**YOUR INSTRUCTIONS:** Starting at the line that contains "line: (598, 228)", return every line through the end of the entries below, exactly and with nothing else.

EXTRACTED ENTRIES Block Start

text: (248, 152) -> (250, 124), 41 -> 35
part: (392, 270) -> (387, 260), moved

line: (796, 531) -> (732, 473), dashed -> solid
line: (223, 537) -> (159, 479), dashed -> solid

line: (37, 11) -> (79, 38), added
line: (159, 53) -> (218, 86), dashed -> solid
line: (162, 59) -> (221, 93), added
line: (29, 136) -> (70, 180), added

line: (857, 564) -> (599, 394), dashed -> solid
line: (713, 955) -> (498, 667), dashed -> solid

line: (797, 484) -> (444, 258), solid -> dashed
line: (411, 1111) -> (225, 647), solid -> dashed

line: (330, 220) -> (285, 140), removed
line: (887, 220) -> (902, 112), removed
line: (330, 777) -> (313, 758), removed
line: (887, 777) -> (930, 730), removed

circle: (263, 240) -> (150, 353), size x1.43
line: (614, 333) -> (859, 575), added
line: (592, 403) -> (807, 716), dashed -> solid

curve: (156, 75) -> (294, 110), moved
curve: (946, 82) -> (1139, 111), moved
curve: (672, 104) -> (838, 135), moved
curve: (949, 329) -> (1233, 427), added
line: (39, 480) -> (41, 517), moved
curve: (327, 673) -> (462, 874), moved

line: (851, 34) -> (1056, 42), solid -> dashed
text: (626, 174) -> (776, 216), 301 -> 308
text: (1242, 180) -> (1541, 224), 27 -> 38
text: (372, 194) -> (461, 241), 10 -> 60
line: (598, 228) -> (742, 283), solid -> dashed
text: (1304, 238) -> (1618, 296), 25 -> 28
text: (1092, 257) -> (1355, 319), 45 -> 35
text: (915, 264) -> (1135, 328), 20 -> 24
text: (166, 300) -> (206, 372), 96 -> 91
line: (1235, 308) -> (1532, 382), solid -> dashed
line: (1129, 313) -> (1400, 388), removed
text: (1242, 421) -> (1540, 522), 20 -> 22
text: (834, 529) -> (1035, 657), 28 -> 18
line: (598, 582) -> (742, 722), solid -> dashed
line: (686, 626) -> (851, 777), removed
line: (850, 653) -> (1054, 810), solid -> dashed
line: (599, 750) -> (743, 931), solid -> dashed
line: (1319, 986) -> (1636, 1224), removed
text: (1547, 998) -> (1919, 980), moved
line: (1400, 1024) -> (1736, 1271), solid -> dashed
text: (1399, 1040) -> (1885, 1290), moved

EXTRACTED ENTRIES Block End

**TASK RESULT:**
line: (598, 228) -> (742, 283), solid -> dashed
text: (1304, 238) -> (1618, 296), 25 -> 28
text: (1092, 257) -> (1355, 319), 45 -> 35
text: (915, 264) -> (1135, 328), 20 -> 24
text: (166, 300) -> (206, 372), 96 -> 91
line: (1235, 308) -> (1532, 382), solid -> dashed
line: (1129, 313) -> (1400, 388), removed
text: (1242, 421) -> (1540, 522), 20 -> 22
text: (834, 529) -> (1035, 657), 28 -> 18
line: (598, 582) -> (742, 722), solid -> dashed
line: (686, 626) -> (851, 777), removed
line: (850, 653) -> (1054, 810), solid -> dashed
line: (599, 750) -> (743, 931), solid -> dashed
line: (1319, 986) -> (1636, 1224), removed
text: (1547, 998) -> (1919, 980), moved
line: (1400, 1024) -> (1736, 1271), solid -> dashed
text: (1399, 1040) -> (1885, 1290), moved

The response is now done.